In 2007, another wave of migrants—this time asylum seekers from Sudan and Eritrea—began settling into the same Tel Aviv neighborhoods. Despite a short-lived moment of empathy for refugees from Darfur, the idea that the country should be for people who are Jewish persisted, she says.

“Today these neighborhoods are home to thousands of political refugees, who are more vulnerable and less capable of integrating because of the traumas from political conflict in their home countries and the harrowing journeys that followed,” Willen says.

Willen’s book points out that Israeli leaders seem to miss historical lessons from the discrimination, oppression, and genocide perpetrated against Jewish people.

But Willen says that increasing numbers of Israeli activists work in human rights groups to provide social welfare and medical services to migrants. Willen conducted fieldwork at three organizations, including a hotline for migrants, a clinic, and a municipal aid organization, to understand the activists’ motivations.

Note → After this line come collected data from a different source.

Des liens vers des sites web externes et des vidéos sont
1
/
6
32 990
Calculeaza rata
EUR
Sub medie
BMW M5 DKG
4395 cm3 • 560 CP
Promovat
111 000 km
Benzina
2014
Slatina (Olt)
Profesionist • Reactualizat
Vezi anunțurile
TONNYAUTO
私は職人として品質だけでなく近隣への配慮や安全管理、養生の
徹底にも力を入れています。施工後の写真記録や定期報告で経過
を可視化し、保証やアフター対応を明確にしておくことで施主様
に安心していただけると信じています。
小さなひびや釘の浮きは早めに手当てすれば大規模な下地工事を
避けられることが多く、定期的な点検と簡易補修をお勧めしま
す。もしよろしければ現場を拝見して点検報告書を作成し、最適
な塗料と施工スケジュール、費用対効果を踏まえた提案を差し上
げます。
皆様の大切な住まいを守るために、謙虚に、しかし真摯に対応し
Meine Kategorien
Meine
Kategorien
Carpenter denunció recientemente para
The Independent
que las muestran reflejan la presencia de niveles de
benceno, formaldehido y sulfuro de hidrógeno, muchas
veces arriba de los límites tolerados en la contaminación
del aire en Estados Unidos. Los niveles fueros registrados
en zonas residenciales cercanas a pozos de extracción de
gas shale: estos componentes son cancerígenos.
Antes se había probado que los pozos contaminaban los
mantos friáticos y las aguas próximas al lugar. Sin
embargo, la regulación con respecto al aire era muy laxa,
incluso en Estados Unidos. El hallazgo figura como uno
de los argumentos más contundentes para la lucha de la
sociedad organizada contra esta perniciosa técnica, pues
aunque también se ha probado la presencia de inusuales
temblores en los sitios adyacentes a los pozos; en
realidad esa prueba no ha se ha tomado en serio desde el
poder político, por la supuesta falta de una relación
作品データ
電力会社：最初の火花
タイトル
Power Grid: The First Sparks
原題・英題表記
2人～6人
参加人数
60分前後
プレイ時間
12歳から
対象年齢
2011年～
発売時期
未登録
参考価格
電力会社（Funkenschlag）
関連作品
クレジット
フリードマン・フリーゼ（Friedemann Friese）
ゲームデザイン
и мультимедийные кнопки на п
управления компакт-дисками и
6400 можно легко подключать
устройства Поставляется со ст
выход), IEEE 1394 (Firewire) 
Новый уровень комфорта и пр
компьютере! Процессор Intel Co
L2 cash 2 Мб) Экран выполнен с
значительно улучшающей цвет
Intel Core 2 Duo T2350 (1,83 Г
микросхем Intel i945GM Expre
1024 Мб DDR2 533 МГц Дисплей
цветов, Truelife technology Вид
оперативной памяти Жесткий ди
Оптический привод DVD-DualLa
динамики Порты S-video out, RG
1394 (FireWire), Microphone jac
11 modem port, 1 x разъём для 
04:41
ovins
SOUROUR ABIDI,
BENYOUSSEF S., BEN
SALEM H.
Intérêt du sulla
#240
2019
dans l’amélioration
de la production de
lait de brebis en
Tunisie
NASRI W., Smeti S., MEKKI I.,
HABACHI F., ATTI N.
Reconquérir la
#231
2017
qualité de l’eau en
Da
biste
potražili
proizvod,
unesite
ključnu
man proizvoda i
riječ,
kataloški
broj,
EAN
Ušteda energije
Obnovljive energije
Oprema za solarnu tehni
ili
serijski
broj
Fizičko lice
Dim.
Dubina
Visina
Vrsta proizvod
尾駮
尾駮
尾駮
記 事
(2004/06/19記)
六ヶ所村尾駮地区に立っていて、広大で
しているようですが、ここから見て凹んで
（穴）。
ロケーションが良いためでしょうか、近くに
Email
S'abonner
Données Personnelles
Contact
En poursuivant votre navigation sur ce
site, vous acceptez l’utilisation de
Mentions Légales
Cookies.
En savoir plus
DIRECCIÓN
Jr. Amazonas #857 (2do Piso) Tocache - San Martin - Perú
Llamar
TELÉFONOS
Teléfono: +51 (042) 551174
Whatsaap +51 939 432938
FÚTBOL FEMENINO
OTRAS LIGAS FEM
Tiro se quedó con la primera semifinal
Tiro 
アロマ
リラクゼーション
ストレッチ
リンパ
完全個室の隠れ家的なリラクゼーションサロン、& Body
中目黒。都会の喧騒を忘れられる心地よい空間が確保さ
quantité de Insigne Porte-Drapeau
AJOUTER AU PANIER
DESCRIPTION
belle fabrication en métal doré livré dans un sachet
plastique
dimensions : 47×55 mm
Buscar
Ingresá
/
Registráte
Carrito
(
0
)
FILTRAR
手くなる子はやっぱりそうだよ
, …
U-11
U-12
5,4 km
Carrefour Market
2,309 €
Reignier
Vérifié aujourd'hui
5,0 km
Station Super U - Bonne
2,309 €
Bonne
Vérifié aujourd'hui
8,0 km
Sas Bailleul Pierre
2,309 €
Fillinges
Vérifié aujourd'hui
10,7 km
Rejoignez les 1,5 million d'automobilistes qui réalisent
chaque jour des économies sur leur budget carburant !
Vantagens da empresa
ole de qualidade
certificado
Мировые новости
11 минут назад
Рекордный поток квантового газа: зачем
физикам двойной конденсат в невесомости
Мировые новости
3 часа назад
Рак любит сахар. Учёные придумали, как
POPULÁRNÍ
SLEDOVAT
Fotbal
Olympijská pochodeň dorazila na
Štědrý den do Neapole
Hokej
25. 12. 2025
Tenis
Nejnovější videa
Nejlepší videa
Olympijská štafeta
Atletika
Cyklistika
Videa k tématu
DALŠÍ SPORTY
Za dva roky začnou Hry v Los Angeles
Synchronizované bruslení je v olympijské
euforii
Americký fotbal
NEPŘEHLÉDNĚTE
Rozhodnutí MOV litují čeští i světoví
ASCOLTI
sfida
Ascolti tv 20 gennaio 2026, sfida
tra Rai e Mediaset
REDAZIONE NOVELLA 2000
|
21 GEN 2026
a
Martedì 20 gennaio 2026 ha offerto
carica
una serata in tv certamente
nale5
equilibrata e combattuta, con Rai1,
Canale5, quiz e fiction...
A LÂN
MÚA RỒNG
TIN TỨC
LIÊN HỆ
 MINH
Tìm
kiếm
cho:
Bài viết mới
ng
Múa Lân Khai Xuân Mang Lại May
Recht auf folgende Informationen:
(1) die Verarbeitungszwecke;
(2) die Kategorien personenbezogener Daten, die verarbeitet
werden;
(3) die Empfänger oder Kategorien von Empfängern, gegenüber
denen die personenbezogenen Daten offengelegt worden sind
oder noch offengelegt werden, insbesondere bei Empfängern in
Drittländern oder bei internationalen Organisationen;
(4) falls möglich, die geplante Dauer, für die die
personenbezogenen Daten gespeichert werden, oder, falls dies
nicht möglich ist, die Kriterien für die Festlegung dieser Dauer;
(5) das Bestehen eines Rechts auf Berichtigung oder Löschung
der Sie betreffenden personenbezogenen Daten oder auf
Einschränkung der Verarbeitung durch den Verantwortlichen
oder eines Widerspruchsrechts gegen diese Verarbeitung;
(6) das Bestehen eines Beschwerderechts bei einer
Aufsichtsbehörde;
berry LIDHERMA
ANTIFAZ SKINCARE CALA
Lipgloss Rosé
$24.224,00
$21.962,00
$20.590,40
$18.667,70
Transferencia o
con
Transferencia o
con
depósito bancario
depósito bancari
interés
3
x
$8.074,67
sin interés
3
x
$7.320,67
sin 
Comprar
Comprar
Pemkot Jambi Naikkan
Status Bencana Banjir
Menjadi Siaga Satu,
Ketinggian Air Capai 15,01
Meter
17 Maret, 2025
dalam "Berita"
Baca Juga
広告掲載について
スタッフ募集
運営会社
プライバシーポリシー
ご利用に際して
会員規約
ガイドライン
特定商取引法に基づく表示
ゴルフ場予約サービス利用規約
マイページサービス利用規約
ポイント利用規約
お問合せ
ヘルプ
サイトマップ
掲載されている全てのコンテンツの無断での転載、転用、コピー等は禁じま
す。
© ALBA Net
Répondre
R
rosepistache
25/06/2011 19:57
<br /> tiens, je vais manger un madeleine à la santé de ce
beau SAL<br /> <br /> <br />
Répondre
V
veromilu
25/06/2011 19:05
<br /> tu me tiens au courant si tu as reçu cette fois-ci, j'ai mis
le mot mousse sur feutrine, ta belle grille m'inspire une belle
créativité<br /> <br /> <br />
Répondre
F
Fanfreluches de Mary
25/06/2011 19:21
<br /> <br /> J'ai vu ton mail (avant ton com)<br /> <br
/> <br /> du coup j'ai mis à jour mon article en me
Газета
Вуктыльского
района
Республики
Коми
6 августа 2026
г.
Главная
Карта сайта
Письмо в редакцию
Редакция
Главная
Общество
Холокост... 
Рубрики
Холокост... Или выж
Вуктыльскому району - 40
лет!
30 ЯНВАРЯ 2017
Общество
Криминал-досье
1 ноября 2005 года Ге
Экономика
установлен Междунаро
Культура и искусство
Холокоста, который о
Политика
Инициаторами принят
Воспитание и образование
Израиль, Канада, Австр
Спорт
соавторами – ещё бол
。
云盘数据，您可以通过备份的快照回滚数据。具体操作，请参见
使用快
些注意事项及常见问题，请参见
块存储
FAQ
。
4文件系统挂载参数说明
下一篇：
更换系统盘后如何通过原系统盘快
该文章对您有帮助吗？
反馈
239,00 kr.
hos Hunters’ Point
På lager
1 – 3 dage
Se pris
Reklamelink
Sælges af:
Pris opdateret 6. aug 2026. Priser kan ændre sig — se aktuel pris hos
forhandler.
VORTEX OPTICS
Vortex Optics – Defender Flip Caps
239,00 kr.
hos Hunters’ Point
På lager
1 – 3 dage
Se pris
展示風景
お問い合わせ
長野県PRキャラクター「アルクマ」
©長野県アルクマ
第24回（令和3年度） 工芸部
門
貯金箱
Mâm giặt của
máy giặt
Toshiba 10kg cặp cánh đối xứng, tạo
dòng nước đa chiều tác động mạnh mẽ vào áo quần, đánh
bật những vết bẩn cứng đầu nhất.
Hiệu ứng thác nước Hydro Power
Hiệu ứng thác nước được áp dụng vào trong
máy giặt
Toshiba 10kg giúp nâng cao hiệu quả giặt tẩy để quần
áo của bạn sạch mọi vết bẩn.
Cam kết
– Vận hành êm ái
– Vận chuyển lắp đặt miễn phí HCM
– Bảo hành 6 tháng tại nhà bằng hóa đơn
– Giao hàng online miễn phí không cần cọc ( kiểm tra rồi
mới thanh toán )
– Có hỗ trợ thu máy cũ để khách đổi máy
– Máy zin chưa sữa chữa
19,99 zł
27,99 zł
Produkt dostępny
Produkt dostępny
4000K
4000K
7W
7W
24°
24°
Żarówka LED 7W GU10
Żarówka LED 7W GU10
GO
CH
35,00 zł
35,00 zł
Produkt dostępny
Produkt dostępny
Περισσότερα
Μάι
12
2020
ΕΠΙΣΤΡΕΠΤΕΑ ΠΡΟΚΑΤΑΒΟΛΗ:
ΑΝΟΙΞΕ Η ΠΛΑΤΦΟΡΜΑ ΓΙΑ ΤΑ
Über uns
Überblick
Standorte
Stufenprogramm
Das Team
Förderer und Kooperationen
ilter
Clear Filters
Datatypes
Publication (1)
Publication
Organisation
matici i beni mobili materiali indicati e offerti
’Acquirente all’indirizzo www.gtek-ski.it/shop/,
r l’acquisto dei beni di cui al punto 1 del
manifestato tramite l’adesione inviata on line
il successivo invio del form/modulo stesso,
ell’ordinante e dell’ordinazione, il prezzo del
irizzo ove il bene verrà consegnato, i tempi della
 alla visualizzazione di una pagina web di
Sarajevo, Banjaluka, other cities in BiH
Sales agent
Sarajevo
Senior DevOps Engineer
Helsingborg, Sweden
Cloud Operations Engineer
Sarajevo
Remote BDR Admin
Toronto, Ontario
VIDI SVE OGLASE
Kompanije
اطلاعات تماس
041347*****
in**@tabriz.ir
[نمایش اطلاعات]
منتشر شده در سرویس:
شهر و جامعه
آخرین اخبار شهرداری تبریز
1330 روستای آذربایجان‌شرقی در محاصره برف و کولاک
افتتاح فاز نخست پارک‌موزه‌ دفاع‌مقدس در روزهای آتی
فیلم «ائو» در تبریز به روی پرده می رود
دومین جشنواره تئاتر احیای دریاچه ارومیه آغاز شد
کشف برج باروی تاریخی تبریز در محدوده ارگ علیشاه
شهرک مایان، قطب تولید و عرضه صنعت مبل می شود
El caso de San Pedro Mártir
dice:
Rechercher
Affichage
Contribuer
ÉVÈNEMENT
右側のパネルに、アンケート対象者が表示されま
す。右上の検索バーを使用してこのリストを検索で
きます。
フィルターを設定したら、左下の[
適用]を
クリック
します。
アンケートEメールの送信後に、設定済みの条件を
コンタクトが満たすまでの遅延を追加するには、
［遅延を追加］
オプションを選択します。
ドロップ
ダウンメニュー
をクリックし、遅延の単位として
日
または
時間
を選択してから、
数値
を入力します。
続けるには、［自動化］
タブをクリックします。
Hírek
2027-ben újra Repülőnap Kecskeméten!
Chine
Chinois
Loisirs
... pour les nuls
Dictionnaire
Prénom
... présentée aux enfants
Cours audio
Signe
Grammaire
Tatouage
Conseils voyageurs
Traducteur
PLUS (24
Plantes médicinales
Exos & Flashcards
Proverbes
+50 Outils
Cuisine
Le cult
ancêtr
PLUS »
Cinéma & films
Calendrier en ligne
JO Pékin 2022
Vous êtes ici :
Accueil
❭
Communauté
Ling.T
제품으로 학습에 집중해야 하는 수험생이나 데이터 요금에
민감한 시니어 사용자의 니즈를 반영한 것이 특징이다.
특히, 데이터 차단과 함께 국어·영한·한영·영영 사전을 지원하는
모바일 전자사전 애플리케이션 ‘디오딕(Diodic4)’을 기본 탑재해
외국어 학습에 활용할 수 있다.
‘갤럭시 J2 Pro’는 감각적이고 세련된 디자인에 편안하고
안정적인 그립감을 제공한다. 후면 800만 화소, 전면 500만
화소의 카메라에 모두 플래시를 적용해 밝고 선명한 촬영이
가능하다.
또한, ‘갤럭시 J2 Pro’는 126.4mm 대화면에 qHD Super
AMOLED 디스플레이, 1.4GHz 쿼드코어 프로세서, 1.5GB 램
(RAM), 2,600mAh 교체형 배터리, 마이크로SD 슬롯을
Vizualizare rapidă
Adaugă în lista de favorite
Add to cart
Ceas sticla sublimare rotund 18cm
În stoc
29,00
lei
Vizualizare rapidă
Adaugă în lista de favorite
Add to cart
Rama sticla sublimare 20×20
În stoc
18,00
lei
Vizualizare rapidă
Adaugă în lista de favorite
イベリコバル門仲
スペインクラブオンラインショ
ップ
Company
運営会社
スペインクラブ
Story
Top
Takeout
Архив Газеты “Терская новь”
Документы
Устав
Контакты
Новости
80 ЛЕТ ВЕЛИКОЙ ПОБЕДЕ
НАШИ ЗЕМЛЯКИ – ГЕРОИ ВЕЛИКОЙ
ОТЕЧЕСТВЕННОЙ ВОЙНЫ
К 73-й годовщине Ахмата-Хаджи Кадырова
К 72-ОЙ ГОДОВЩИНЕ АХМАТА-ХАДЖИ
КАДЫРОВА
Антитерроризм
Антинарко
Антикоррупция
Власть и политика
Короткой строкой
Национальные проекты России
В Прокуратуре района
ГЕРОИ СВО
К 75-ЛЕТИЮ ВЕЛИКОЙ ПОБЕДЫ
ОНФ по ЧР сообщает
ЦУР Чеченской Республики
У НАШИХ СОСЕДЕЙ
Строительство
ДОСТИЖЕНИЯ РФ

Willen points out that the Israeli shift to anti-migrant policies parallels current U.S. policies, the rise of nationalism and the criminalization of immigration. She proposes that people think more about how migrants are part of larger systems, like the caregiving industry in Israel and the agricultural industry in the U.S.

“Migrants are absolutely integral to the economy as we know it,” she notes. “They are woven into the social fabric of society as well.”

Most migrants do not cross borders because they have criminal tendencies, and treating them as criminals only serves to cripple their lives and their ability to contribute to society, says Willen.

“They seek opportunity, and often safety, elsewhere precisely because their deepest goals, values, and commitments are on the line,” she says. “Their commitments to family, to religious faith, to personal integrity, to living a flourishing life—a life of meaning and dignity.”